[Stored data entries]
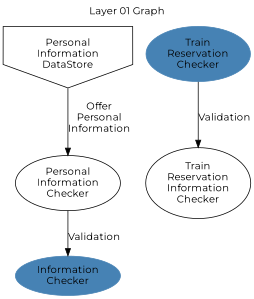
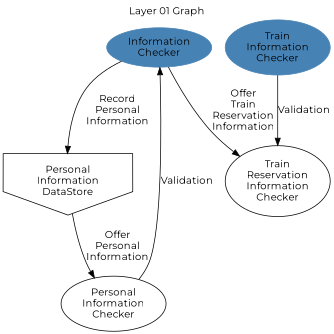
  digraph {
    fontname=Montserrat
    label="Layer 01 Graph"
    labelloc=t
    node [fontname=Montserrat shape=ellipse]
    edge [fontname=Montserrat]
    n1 [color=steelblue label="Information\nChecker" style=filled]
    n2 [label="Personal\nInformation\nChecker"]
    n3 [label="Train\nReservation\nInformation\nChecker"]
    n4 [label="Personal\nInformation\nDataStore" shape=invhouse]
-   n5 [color=steelblue label="Train\nReservation\nChecker" style=filled]
+   n5 [color=steelblue label="Train\nInformation\nChecker" style=filled]
    subgraph sub_1 {
      color=blue
      label="# Information Checker Layer 01"
      style=filled
      n1
      n2
      n3
      n4
      n5
    }
+   n1 -> n3 [label="Offer\nTrain\nReservation\nInformation"]
+   n1 -> n4 [label="Record\nPersonal\nInformation"]
    n2 -> n1 [label=Validation]
    n4 -> n2 [label="Offer\nPersonal\nInformation"]
    n5 -> n3 [label=Validation]
  }
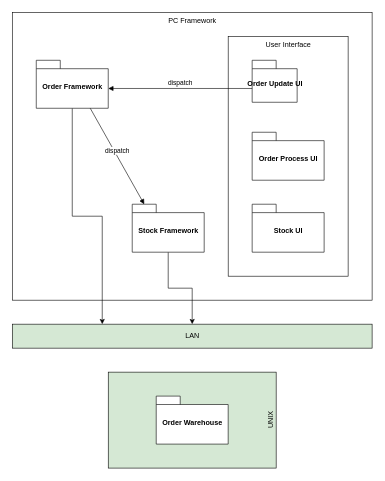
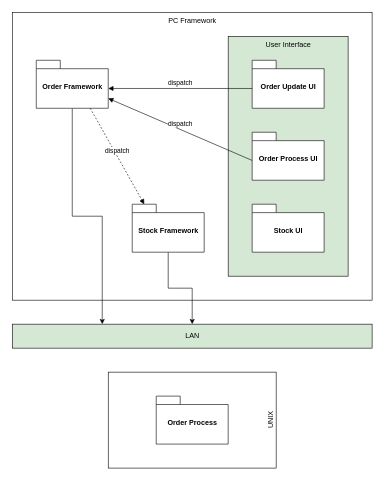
  <mxCell id="0" />
  <mxCell id="1" parent="0" />
  <mxCell id="2" value="PC Framework" style="html=1;verticalAlign=top;" vertex="1" parent="1"><mxGeometry x="20" y="20" width="600" height="480" as="geometry" /></mxCell>
- <mxCell id="3" value="User Interface" style="html=1;verticalAlign=top;" vertex="1" parent="1"><mxGeometry x="380" y="60" width="200" height="400" as="geometry" /></mxCell>
- <mxCell id="4" value="Order Update UI" style="shape=folder;fontStyle=1;spacingTop=10;tabWidth=40;tabHeight=14;tabPosition=left;html=1;" vertex="1" parent="1"><mxGeometry x="420" y="100" width="75" height="70" as="geometry" /></mxCell>
+ <mxCell id="3" value="User Interface" style="html=1;verticalAlign=top;fillColor=#d5e8d4;" vertex="1" parent="1"><mxGeometry x="380" y="60" width="200" height="400" as="geometry" /></mxCell>
+ <mxCell id="4" value="Order Update UI" style="shape=folder;fontStyle=1;spacingTop=10;tabWidth=40;tabHeight=14;tabPosition=left;html=1;" vertex="1" parent="1"><mxGeometry x="420" y="100" width="120" height="80" as="geometry" /></mxCell>
  <mxCell id="5" value="Order Process UI" style="shape=folder;fontStyle=1;spacingTop=10;tabWidth=40;tabHeight=14;tabPosition=left;html=1;" vertex="1" parent="1"><mxGeometry x="420" y="220" width="120" height="80" as="geometry" /></mxCell>
  <mxCell id="6" value="Stock UI" style="shape=folder;fontStyle=1;spacingTop=10;tabWidth=40;tabHeight=14;tabPosition=left;html=1;" vertex="1" parent="1"><mxGeometry x="420" y="340" width="120" height="80" as="geometry" /></mxCell>
  <mxCell id="7" value="" style="edgeStyle=orthogonalEdgeStyle;rounded=0;orthogonalLoop=1;jettySize=auto;html=1;entryX=0.5;entryY=0;entryDx=0;entryDy=0;" edge="1" parent="1" source="8" target="11"><mxGeometry relative="1" as="geometry"><mxPoint x="280" y="510" as="targetPoint" /></mxGeometry></mxCell>
  <mxCell id="8" value="Stock Framework" style="shape=folder;fontStyle=1;spacingTop=10;tabWidth=40;tabHeight=14;tabPosition=left;html=1;" vertex="1" parent="1"><mxGeometry x="220" y="340" width="120" height="80" as="geometry" /></mxCell>
  <mxCell id="9" value="" style="edgeStyle=orthogonalEdgeStyle;rounded=0;orthogonalLoop=1;jettySize=auto;html=1;entryX=0.25;entryY=0;entryDx=0;entryDy=0;" edge="1" parent="1" source="10" target="11"><mxGeometry relative="1" as="geometry"><mxPoint x="120" y="270" as="targetPoint" /></mxGeometry></mxCell>
  <mxCell id="10" value="Order Framework" style="shape=folder;fontStyle=1;spacingTop=10;tabWidth=40;tabHeight=14;tabPosition=left;html=1;" vertex="1" parent="1"><mxGeometry x="60" y="100" width="120" height="80" as="geometry" /></mxCell>
  <mxCell id="11" value="LAN" style="html=1;fillColor=#d5e8d4;" vertex="1" parent="1"><mxGeometry x="20" y="540" width="600" height="40" as="geometry" /></mxCell>
- <mxCell id="12" value="UNIX" style="html=1;verticalAlign=bottom;align=center;spacingRight=0;horizontal=0;fillColor=#d5e8d4;" vertex="1" parent="1"><mxGeometry x="180" y="620" width="280" height="160" as="geometry" /></mxCell>
- <mxCell id="13" value="Order Warehouse" style="shape=folder;fontStyle=1;spacingTop=10;tabWidth=40;tabHeight=14;tabPosition=left;html=1;" vertex="1" parent="1"><mxGeometry x="260" y="660" width="120" height="80" as="geometry" /></mxCell>
- <mxCell id="14" value="dispatch" style="html=1;verticalAlign=bottom;endArrow=block;rounded=0;exitX=0.75;exitY=1;exitDx=0;exitDy=0;exitPerimeter=0;entryX=0;entryY=0;entryDx=20;entryDy=0;entryPerimeter=0;" edge="1" parent="1" source="10" target="8"><mxGeometry width="80" relative="1" as="geometry"><mxPoint x="710" y="650" as="sourcePoint" /><mxPoint x="600" y="650" as="targetPoint" /></mxGeometry></mxCell>
+ <mxCell id="12" value="UNIX" style="html=1;verticalAlign=bottom;align=center;spacingRight=0;horizontal=0;" vertex="1" parent="1"><mxGeometry x="180" y="620" width="280" height="160" as="geometry" /></mxCell>
+ <mxCell id="13" value="Order Process" style="shape=folder;fontStyle=1;spacingTop=10;tabWidth=40;tabHeight=14;tabPosition=left;html=1;" vertex="1" parent="1"><mxGeometry x="260" y="660" width="120" height="80" as="geometry" /></mxCell>
+ <mxCell id="14" value="dispatch" style="html=1;verticalAlign=bottom;endArrow=block;rounded=0;exitX=0.75;exitY=1;exitDx=0;exitDy=0;exitPerimeter=0;entryX=0;entryY=0;entryDx=20;entryDy=0;entryPerimeter=0;dashed=1;" edge="1" parent="1" source="10" target="8"><mxGeometry width="80" relative="1" as="geometry"><mxPoint x="710" y="650" as="sourcePoint" /><mxPoint x="600" y="650" as="targetPoint" /></mxGeometry></mxCell>
  <mxCell id="15" value="dispatch" style="html=1;verticalAlign=bottom;endArrow=block;rounded=0;exitX=0;exitY=0;exitDx=0;exitDy=47;exitPerimeter=0;entryX=0;entryY=0;entryDx=120;entryDy=47;entryPerimeter=0;" edge="1" parent="1" source="4" target="10"><mxGeometry width="80" relative="1" as="geometry"><mxPoint x="280" y="380" as="sourcePoint" /><mxPoint x="690" y="570" as="targetPoint" /></mxGeometry></mxCell>
+ <mxCell id="16" value="dispatch" style="html=1;verticalAlign=bottom;endArrow=block;rounded=0;exitX=0;exitY=0;exitDx=0;exitDy=47;exitPerimeter=0;entryX=0;entryY=0;entryDx=120;entryDy=63.5;entryPerimeter=0;" edge="1" parent="1" source="5" target="10"><mxGeometry width="80" relative="1" as="geometry"><mxPoint x="710" y="650" as="sourcePoint" /><mxPoint x="510" y="660" as="targetPoint" /></mxGeometry></mxCell>
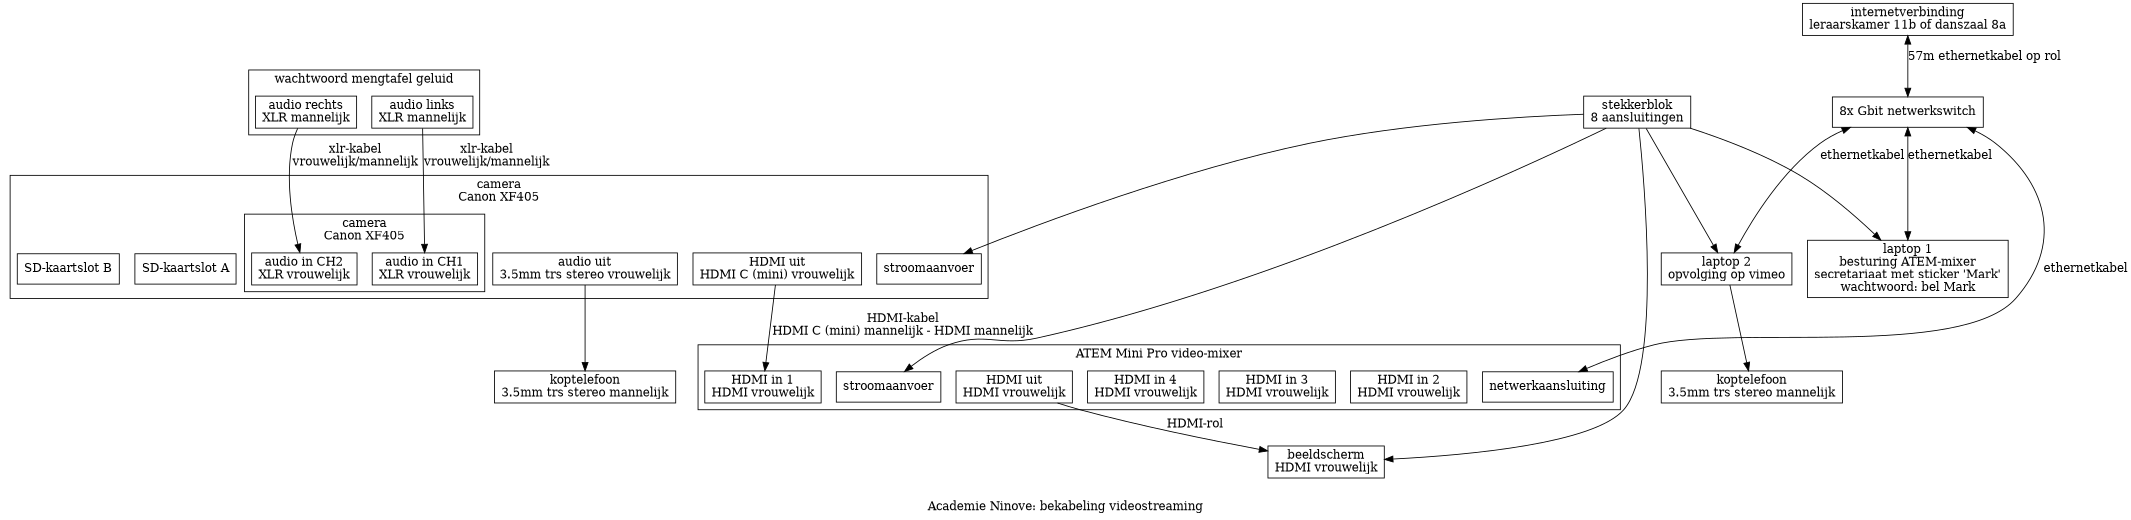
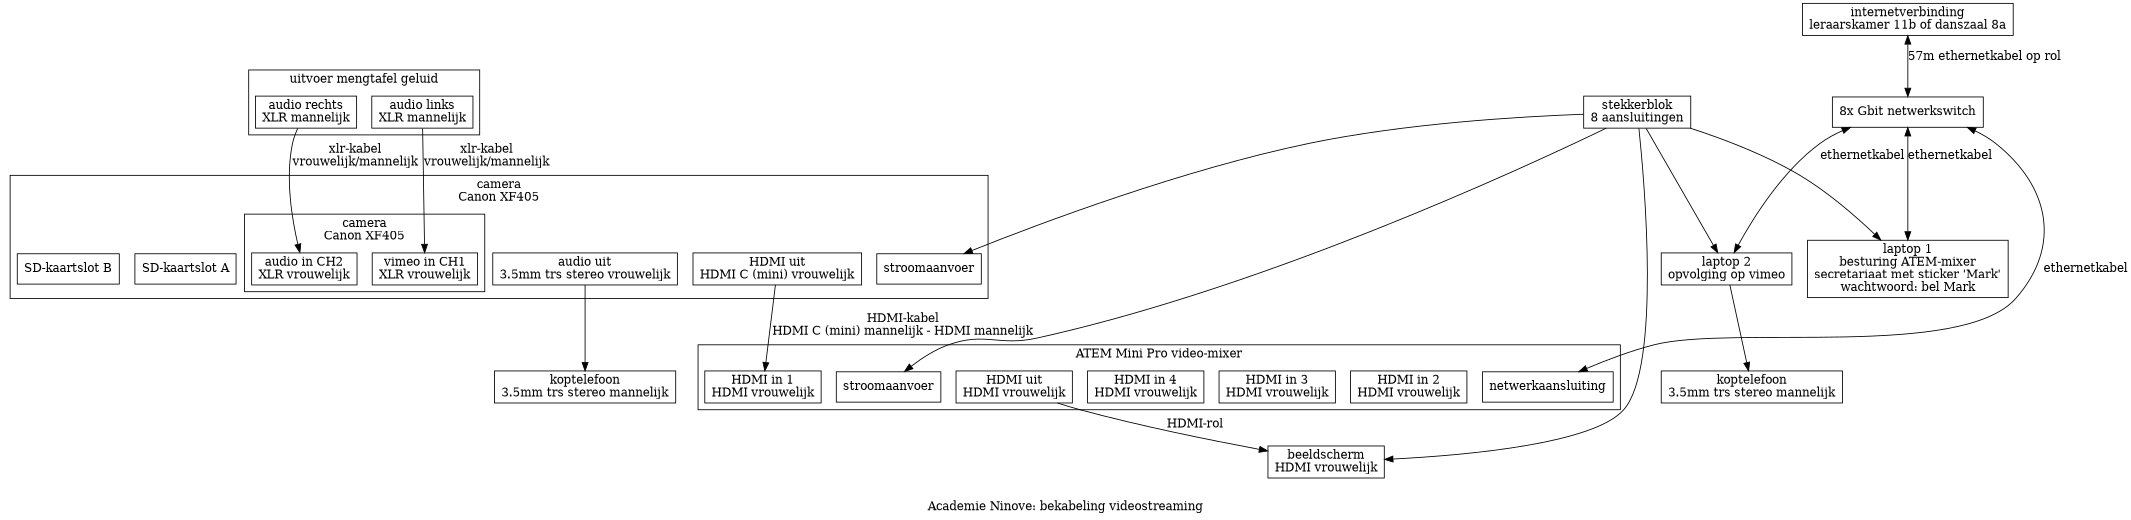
  digraph {
    label="Academie Ninove: bekabeling videostreaming"
    node [shape=box]
    n1 [label="audio links\nXLR mannelijk"]
    n2 [label="audio rechts\nXLR mannelijk"]
-   n3 [label="audio in CH1\nXLR vrouwelijk"]
+   n3 [label="vimeo in CH1\nXLR vrouwelijk"]
    n4 [label="audio in CH2\nXLR vrouwelijk"]
    n5 [label="HDMI uit\nHDMI C (mini) vrouwelijk"]
    n6 [label="audio uit\n3.5mm trs stereo vrouwelijk"]
    n7 [label=stroomaanvoer]
    n8 [label="SD-kaartslot A"]
    n9 [label="SD-kaartslot B"]
    n10 [label="HDMI in 1\nHDMI vrouwelijk"]
    n11 [label="HDMI in 2\nHDMI vrouwelijk"]
    n12 [label="HDMI in 3\nHDMI vrouwelijk"]
    n13 [label="HDMI in 4\nHDMI vrouwelijk"]
    n14 [label="HDMI uit\nHDMI vrouwelijk"]
    n15 [label=netwerkaansluiting]
    n16 [label=stroomaanvoer]
    n17 [label="koptelefoon\n3.5mm trs stereo mannelijk"]
    n18 [label="beeldscherm\nHDMI vrouwelijk"]
    n19 [label="laptop 1\nbesturing ATEM-mixer\nsecretariaat met sticker 'Mark'\nwachtwoord: bel Mark"]
    n20 [label="laptop 2\nopvolging op vimeo"]
    n21 [label="koptelefoon\n3.5mm trs stereo mannelijk"]
    n22 [label="8x Gbit netwerkswitch"]
    n23 [label="internetverbinding\nleraarskamer 11b of danszaal 8a"]
    n24 [label="stekkerblok\n8 aansluitingen"]
    subgraph cluster_1 {
-     label="wachtwoord mengtafel geluid"
+     label="uitvoer mengtafel geluid"
      n1
      n2
    }
    subgraph cluster_2 {
      label="camera\nCanon XF405"
      n5
      n6
      n7
      n8
      n9
      subgraph cluster_3 {
        label="camera\nCanon XF405"
        n3
        n4
      }
    }
    subgraph cluster_4 {
      label="ATEM Mini Pro video-mixer"
      n10
      n11
      n12
      n13
      n14
      n15
      n16
    }
    n1 -> n3 [label="xlr-kabel\nvrouwelijk/mannelijk"]
    n2 -> n4 [label="xlr-kabel\nvrouwelijk/mannelijk"]
    n5 -> n10 [label="HDMI-kabel\nHDMI C (mini) mannelijk - HDMI mannelijk"]
    n6 -> n17
    n14 -> n18 [label="HDMI-rol"]
    n20 -> n21
    n22 -> n15 [dir=both label=ethernetkabel]
    n22 -> n19 [dir=both label=ethernetkabel]
    n22 -> n20 [dir=both label=ethernetkabel]
    n23 -> n22 [dir=both label="57m ethernetkabel op rol"]
    n24 -> n7
    n24 -> n16
    n24 -> n18
    n24 -> n19
    n24 -> n20
  }
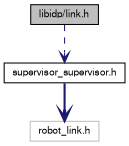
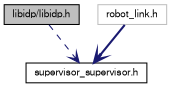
  digraph {
    node [color=black fillcolor=white fontname=FreeSans fontsize=10 shape=record style=filled]
    edge [arrowhead=vee color=midnightblue fontname=FreeSans fontsize=10 labelfontname=FreeSans labelfontsize=10]
-   n1 [fillcolor=grey75 fontcolor=black height=0.2 label="libidp/link.h" width=0.4]
+   n1 [fillcolor=grey75 fontcolor=black height=0.2 label="libidp/libidp.h" width=0.4]
    n2 [height=0.2 label="supervisor_supervisor.h" width=0.4]
    n3 [color=grey75 height=0.2 label="robot_link.h" width=0.4]
    n1 -> n2 [style=dashed]
-   n2 -> n3 [style=bold]
+   n3 -> n2 [style=bold]
  }
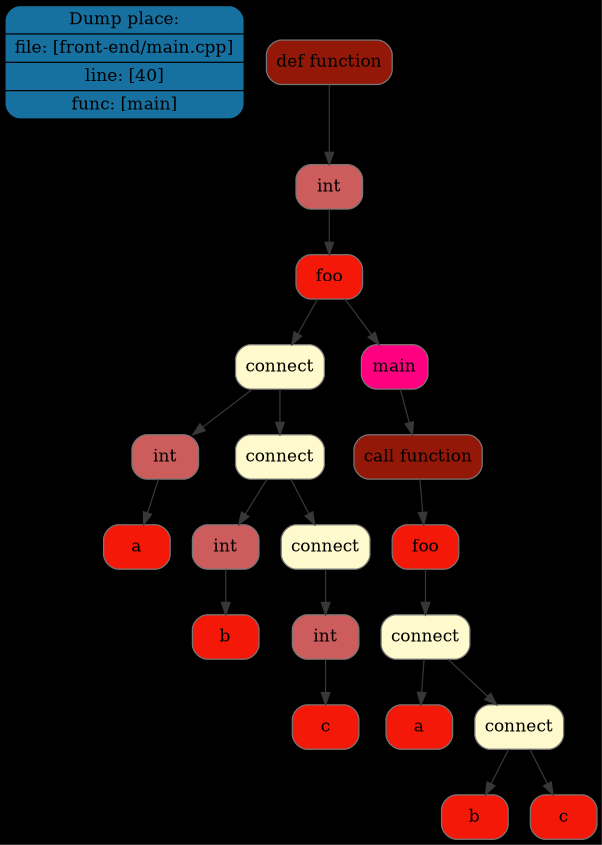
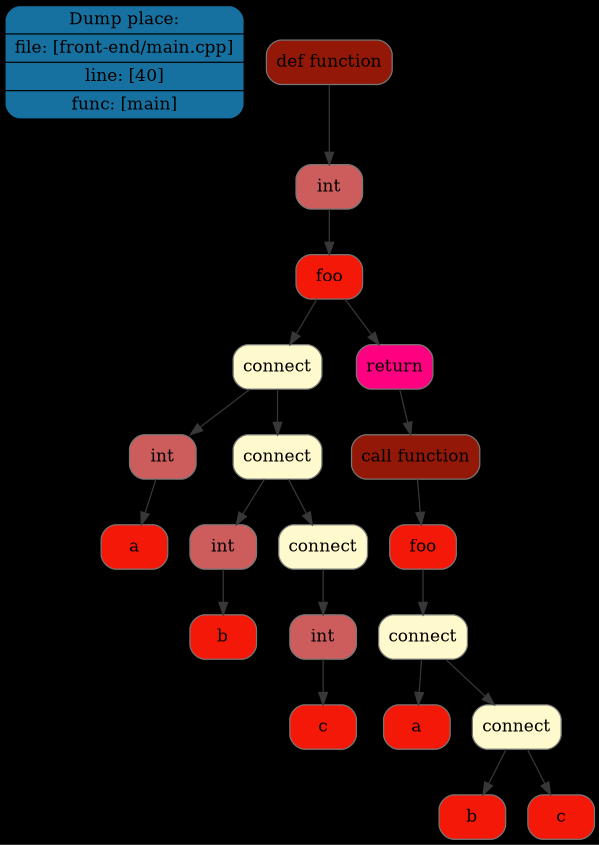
  digraph {
    bgcolor="#000000"
    rankdir=TB
    node [color="#777777" fillcolor="#f31807" shape=Mrecord style=filled]
    edge [color="#373737"]
    n1 [color="#000000" fillcolor="#1771a0" label=" { Dump place: | file: [front-end/main.cpp] | line: [40] | func: [main] } "]
    n2 [fillcolor="#931807" label="def function"]
    n3 [fillcolor="#CD5C5C" label=int]
    n4 [label=foo]
    n5 [fillcolor="#FFFACD" label=connect]
-   n6 [fillcolor="#FF0080" label=main]
+   n6 [fillcolor="#FF0080" label=return]
    n7 [fillcolor="#CD5C5C" label=int]
    n8 [fillcolor="#FFFACD" label=connect]
    n9 [label=a]
    n10 [fillcolor="#CD5C5C" label=int]
    n11 [fillcolor="#FFFACD" label=connect]
    n12 [label=b]
    n13 [fillcolor="#CD5C5C" label=int]
    n14 [label=c]
    n15 [fillcolor="#931807" label="call function"]
    n16 [label=foo]
    n17 [fillcolor="#FFFACD" label=connect]
    n18 [label=a]
    n19 [fillcolor="#FFFACD" label=connect]
    n20 [label=b]
    n21 [label=c]
    n2 -> n3
    n3 -> n4
    n4 -> n5
    n4 -> n6
    n5 -> n7
    n5 -> n8
    n6 -> n15
    n7 -> n9
    n8 -> n10
    n8 -> n11
    n10 -> n12
    n11 -> n13
    n13 -> n14
    n15 -> n16
    n16 -> n17
    n17 -> n18
    n17 -> n19
    n19 -> n20
    n19 -> n21
  }
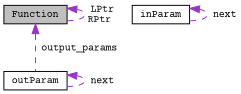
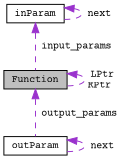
  digraph {
    fontname="Courier Prime"
    node [color=black fillcolor=white fontname="Courier Prime" fontsize=10 shape=record style=filled]
    edge [color=darkorchid3 dir=back fontname="Courier Prime" fontsize=10 labelfontname=Helvetica labelfontsize=10 style=dashed]
    n1 [fillcolor=grey75 fontcolor=black height=0.2 label=Function width=0.4]
    n2 [height=0.2 label=outParam width=0.4]
    n3 [height=0.2 label=inParam width=0.4]
    n1 -> n1 [label=" LPtr\nRPtr"]
    n1 -> n2 [label=" output_params"]
    n2 -> n2 [label=" next"]
+   n3 -> n1 [label=" input_params"]
    n3 -> n3 [label=" next"]
  }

◆ **What is needed**
Return every line of the records that contains the string "nPersonal", matching case exactly.

◆ **Result**
+   n1 -> n4 [label="Record\nPersonal\nInformation"]
    n4 -> n2 [label="Offer\nPersonal\nInformation"]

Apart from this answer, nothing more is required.